En la pantalla, un texto sobre el maltrecho estado de la selva amazónica sustituía al informe del estado de su programa ilegal.

– Hola, señor Boethe -dijo Jamie.

– Ah -dijo el hombre alto y delgado, inclinándose para observar la pantalla-. He pensado que quizá se dedicaba a observar imágenes indecentes.

– No, señor -respondió Jamie-. Yo nunca haría eso.

– Así que estudia el Medio Ambiente y anda preocupado por el mal que le hemos infligido a nuestra pobre Madre Tierra, ¿eh? Está bien, está muy bien. Pero debo recordarle que es hora de su clase de Educación Física. Por lo tanto, usted debería estar disfrutando de la Madre Tierra de primera mano. Ahí fuera, en los campos. Respirando el aire puro de California. Corra y salga a meter goles. Es usted muy listo, señor Turner, y deseamos que siga así, pero lo que es bueno para el cuerpo es bueno para la mente.

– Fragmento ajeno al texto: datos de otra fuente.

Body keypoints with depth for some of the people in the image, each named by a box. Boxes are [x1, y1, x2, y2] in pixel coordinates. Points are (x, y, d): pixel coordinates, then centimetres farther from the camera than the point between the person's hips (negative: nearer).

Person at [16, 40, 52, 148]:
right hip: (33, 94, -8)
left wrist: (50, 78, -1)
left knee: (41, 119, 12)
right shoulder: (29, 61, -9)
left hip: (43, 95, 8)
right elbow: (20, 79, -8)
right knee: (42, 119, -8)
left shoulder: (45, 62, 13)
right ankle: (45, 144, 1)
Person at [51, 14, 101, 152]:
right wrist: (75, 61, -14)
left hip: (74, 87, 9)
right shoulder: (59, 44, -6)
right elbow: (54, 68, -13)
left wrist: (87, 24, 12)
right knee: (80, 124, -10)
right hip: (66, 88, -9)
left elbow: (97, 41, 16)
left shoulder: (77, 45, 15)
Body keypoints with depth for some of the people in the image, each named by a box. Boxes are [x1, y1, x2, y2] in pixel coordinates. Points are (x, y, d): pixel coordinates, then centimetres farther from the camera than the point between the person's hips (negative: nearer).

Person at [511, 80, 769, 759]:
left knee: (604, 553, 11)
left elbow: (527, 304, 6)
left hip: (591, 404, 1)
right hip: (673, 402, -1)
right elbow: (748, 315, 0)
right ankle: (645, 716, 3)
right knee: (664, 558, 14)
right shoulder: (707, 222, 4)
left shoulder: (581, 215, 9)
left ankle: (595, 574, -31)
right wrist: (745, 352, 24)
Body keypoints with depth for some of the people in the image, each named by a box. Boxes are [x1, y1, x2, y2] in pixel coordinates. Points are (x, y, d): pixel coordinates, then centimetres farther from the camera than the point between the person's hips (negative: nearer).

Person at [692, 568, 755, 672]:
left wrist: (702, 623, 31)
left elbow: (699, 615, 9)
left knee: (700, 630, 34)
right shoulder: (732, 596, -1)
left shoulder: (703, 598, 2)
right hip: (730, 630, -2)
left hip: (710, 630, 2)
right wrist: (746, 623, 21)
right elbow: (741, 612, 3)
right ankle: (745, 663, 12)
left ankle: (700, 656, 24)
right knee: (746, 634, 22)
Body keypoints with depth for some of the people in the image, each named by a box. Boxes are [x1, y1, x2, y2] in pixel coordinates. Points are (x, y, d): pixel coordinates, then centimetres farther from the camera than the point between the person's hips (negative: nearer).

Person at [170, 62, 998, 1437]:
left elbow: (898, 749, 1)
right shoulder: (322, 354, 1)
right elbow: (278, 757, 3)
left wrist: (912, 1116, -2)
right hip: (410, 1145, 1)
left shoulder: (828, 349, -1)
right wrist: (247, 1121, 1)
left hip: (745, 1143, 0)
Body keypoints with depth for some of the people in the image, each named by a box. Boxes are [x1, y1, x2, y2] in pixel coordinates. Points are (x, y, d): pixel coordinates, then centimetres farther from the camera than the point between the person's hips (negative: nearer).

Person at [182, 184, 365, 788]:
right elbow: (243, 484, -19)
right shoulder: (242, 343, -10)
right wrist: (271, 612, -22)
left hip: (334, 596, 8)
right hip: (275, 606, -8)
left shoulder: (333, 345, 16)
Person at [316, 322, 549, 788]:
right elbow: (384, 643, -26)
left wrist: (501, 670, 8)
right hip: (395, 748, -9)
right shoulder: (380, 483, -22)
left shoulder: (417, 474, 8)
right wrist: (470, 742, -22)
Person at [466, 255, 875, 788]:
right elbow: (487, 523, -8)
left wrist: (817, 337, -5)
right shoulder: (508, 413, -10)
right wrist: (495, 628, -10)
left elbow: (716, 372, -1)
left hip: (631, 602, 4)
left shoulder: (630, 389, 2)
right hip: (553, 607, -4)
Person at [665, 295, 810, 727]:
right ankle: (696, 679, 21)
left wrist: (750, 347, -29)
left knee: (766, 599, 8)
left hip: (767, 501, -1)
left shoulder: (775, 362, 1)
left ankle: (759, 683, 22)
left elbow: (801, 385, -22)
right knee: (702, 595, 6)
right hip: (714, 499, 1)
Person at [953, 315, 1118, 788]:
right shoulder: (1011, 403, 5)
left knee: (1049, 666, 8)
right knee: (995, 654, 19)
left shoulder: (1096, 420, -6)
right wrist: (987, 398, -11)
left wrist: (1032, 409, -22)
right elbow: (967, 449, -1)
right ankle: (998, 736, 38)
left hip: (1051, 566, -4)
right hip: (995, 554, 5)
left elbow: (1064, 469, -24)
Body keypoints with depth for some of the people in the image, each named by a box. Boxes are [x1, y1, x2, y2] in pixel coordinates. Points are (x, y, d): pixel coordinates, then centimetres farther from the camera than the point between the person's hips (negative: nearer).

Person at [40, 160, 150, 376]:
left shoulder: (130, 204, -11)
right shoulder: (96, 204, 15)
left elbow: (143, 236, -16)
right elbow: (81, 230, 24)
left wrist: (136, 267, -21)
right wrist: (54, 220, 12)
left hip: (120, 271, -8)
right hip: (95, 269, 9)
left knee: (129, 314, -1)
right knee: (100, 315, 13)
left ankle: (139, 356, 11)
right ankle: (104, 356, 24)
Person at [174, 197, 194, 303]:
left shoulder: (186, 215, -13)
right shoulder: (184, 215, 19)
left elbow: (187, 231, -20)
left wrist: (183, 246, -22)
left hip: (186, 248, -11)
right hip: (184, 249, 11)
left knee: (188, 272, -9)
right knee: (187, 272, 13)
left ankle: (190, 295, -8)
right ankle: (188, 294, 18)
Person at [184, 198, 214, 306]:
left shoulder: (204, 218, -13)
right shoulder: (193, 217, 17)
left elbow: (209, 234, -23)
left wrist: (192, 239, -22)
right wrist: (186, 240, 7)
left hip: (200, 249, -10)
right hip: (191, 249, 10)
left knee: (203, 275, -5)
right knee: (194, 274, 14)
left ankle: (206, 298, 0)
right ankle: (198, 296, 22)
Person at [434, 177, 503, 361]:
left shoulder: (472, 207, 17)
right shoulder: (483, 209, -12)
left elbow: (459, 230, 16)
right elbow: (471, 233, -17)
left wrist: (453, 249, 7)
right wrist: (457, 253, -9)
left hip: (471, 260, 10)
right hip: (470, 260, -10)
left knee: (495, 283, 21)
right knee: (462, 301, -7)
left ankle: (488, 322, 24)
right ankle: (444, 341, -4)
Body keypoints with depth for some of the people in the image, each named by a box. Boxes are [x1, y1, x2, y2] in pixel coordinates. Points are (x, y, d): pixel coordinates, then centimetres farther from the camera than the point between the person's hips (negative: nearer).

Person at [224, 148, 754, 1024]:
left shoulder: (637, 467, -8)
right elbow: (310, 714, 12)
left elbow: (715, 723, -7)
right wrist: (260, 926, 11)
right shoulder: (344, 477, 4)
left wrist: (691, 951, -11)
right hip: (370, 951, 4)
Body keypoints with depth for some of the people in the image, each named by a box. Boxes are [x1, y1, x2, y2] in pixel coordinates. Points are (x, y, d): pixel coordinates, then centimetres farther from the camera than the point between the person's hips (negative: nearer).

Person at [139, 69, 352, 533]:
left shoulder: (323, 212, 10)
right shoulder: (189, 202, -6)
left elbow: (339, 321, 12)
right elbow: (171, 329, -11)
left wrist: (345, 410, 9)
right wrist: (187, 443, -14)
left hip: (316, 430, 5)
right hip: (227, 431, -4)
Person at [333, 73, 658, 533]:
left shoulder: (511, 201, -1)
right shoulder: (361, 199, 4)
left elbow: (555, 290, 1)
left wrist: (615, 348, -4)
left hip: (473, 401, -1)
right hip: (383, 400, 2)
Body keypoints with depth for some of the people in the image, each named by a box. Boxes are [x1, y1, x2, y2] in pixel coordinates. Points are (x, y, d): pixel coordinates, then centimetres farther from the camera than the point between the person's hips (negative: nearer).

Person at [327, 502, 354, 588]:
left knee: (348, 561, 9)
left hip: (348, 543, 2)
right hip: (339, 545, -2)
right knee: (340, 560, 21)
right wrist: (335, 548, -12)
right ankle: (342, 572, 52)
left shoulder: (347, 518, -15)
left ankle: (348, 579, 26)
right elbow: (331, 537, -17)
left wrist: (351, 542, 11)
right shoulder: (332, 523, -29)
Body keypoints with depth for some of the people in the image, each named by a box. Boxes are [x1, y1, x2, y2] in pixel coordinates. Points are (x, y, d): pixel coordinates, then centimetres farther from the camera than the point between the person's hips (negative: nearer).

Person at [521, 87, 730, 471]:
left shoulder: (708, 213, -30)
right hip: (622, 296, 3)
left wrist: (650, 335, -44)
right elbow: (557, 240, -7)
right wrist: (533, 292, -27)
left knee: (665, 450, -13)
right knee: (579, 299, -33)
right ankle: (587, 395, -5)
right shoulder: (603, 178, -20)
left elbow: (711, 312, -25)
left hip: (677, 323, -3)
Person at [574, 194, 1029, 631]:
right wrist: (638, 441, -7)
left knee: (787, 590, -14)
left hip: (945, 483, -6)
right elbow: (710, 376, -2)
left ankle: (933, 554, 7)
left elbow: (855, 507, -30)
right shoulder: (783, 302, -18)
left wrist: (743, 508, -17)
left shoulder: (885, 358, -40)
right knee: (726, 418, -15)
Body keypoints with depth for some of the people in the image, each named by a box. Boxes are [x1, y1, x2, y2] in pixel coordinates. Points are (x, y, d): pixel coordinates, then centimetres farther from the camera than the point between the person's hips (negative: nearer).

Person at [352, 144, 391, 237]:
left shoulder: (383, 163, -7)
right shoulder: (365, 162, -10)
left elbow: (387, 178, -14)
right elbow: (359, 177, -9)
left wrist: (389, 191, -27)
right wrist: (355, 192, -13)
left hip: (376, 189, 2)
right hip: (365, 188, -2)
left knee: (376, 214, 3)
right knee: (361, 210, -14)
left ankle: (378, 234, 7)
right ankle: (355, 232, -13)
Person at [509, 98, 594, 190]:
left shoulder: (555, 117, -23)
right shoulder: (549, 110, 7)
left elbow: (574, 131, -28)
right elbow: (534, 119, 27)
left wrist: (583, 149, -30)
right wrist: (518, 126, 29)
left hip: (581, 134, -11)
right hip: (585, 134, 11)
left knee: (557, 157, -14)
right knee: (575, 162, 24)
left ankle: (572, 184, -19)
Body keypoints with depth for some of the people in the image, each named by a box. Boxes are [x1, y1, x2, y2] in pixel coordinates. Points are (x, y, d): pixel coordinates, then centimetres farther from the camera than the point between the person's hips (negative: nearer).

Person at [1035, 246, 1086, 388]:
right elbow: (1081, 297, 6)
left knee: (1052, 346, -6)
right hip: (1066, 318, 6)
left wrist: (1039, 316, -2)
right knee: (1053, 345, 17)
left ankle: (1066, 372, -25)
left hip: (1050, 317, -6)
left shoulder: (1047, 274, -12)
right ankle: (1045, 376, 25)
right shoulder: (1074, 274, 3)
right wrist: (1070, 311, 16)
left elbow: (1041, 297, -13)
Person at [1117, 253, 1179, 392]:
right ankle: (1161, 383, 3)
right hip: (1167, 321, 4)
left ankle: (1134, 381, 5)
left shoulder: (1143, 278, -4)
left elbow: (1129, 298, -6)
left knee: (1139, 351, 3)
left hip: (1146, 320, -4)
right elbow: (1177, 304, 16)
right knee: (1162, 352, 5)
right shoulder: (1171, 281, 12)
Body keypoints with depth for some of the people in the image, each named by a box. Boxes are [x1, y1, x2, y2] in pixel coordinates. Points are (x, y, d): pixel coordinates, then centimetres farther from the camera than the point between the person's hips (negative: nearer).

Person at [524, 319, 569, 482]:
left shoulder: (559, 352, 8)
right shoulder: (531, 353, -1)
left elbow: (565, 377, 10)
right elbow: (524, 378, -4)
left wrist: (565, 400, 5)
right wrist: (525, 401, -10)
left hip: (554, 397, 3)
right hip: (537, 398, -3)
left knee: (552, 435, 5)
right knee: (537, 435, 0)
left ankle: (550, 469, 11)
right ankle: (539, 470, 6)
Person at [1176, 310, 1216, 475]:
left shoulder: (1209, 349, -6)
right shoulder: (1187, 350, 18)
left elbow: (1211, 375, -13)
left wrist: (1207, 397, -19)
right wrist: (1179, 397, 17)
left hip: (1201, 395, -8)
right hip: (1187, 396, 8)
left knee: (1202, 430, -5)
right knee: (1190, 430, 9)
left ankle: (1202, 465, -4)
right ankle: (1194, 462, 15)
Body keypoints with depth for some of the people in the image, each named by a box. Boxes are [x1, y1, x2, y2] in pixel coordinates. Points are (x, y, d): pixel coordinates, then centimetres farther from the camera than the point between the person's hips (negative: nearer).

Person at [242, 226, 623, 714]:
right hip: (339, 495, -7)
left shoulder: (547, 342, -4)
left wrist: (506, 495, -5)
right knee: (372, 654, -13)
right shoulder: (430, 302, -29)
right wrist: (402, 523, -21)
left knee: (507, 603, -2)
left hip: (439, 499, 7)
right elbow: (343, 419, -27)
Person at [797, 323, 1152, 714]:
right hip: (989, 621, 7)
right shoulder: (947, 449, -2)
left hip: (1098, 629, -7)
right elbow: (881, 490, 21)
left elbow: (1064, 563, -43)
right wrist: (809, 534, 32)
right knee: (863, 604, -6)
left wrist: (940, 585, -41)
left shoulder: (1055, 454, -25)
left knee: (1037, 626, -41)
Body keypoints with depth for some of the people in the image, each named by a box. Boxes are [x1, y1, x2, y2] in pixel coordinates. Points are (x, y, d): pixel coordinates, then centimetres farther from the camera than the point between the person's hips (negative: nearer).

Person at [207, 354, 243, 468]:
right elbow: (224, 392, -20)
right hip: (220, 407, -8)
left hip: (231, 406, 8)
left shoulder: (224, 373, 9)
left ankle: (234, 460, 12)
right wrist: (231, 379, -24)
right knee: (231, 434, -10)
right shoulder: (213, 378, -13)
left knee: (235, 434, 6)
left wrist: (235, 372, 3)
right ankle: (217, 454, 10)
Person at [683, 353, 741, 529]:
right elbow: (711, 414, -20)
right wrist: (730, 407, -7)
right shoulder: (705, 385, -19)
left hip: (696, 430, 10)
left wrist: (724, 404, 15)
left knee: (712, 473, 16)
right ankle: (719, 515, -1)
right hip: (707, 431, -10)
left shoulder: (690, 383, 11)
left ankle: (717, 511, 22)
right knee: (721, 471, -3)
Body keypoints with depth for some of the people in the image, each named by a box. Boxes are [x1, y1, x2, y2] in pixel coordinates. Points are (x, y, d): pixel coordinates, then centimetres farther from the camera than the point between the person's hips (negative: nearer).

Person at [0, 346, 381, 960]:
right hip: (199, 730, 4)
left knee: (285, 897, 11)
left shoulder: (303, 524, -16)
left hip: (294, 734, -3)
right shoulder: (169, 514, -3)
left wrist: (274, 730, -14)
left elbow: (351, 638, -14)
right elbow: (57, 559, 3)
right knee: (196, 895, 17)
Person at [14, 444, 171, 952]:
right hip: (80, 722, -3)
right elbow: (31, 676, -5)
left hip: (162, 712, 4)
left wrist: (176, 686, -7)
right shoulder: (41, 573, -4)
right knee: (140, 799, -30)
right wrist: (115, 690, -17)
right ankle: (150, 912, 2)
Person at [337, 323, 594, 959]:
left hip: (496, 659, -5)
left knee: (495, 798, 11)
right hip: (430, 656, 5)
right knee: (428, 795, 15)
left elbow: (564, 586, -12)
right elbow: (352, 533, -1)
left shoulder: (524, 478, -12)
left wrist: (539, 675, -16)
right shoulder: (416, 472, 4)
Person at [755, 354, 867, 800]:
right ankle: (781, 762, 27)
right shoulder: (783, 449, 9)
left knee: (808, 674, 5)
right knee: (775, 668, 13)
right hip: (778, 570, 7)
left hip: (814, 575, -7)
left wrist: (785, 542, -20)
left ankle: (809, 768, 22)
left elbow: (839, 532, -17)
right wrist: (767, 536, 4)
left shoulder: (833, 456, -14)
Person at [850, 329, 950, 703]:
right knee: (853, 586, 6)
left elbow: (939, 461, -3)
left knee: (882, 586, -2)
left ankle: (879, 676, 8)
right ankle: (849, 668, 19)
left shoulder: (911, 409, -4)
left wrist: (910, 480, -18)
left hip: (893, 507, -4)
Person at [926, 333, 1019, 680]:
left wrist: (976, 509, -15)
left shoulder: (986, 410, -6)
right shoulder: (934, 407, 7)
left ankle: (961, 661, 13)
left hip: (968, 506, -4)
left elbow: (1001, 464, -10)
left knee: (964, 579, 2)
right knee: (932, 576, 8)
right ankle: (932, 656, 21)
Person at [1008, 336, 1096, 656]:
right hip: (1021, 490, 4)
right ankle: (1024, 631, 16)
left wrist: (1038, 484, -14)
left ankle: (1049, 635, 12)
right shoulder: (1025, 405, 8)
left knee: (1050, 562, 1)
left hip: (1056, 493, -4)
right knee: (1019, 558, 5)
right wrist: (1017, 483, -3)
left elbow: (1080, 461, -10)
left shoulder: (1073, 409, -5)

– ¿No está lloviendo? -señaló Jamie.

– Yo lo llamaría sirimiri. Además, jugar al fútbol bajo la lluvia afianza el carácter. Ahora salga, señor Turner. Los verdes están jugando con uno menos. -El señor Lochnell giró a la derecha mientras su tobillo iba en sentido contrario-. Vaya en su ayuda. Su equipo le necesita.

– Tengo que apagar el sistema, señor. Me llevará unos minutos.

El rector salió por la puerta y dijo:

– Quiero verlo vestido ahí fuera en un cuarto de hora.

– Sí, señor -respondió Jamie Turner, sin demostrar su desilusión por tener que trocar su ordenador por un pedazo de césped lleno de barro, la compañía de una docena de lerdos condiscípulos y -peor aún- el hecho de que fuera a quedar en ridículo, como sucedía siempre que practicaba cualquier tipo de deporte.

Alt-F6 expulsó la página sobre la selva amazónica y Jamie empezó a teclear un informe de Estado para ver cómo iba su Crack-er con relación a la clave. Luego hizo una pausa, pues guiñando ambos ojos ante la pantalla había visto algo extraño. La imagen del monitor parecía estar algo más borrosa de lo normal y los caracteres escritos titilaban.

Y había algo más, encontró que las teclas reaccionaban con torpeza cuando las pulsaba.

Nunca antes había experimentado este tipo de fallo imprevisto y se preguntó cuál podría ser el problema. Había escrito varios programas de diagnóstico y decidió pasar uno o dos de ellos cuando hubiera conseguido la clave. Quizá le dijeran lo que andaba mal.

Intuyó que el fallo estaba en un defecto en la sub-carpeta del sistema, tal vez una complicación en el acelerador de gráficos. Examinaría eso primero.

Pero, por un segundo, Jamie Turner pensó algo ridículo: que las letras borrosas y el lento tiempo de respuesta de las teclas al pulsarlas no se debían a ningún problema del sistema operativo. Que obedecían a las órdenes del fantasma de un antiguo indio que flotaba entre Jamie y su ordenador, enfadado por la interferencia humana cuando sus dedos, fríos y espectrales, tecleaban un mensaje desesperado pidiendo ayuda.